The Commission kicker was a citation to the infamous April 2019 “guidance.” Insiders and media mocked the document as a confusing morass of nothingness. It stands thus far as NPC Valerie’s most comprehensive work product. (She didn’t sign it of course, why take responsibility for such a mess?) At the time Coindesk’s lead story was titled ‘SEC’s Crypto Token Framework Falls Short of Clear and Actionable Guidance.’ The Harvard Law Review called it “an inadequate substitute for clear legislation and judicial rulings.”
Crypto Mom breaks the mold
While Howey has four factors to consider, the framework lists 38 separate considerations, many of which include several sub-points. A seasoned securities lawyer might be able to infer which of these considerations will likely be controlling. And might therefore be able to provide the appropriate weight to each. Whether the framework gives anything new to the seasoned securities lawyer used to operating in the facts and circumstances world of Howey is an open question. I worry that non-lawyers and lawyers not steeped in securities law and its attendant lore will not know what to make of the guidance.
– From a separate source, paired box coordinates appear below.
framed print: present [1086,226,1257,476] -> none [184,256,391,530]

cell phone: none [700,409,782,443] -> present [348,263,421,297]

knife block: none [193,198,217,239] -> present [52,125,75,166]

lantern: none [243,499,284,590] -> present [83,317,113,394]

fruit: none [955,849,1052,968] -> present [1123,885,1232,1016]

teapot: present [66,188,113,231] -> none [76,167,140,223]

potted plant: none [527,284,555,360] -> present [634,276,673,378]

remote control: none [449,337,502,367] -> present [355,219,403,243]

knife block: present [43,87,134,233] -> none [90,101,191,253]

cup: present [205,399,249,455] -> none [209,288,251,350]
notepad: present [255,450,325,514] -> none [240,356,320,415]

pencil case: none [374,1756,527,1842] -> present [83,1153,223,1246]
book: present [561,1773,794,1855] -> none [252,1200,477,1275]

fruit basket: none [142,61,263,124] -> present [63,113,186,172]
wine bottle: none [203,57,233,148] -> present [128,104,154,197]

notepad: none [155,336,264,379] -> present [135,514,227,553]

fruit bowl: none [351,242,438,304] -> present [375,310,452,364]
Pages worth of factors, many of which seemingly apply to all decentralized networks, might contribute to the feeling that navigating the securities laws in this area is perilous business. Rather than sorting through the factors or hiring an expensive lawyer to do so, a wary company may reasonably decide to forgo certain opportunities or to pursue them in a more crypto-friendly jurisdiction overseas.
It is a testament to the Commission’s failed leadership that it still cites guidance people both inside and outside government have branded useless.
The feds have once again inched toward opening our decentralized, privatized future through stablecoin acceptance. They could help even more by providing clear rules and getting out of the way.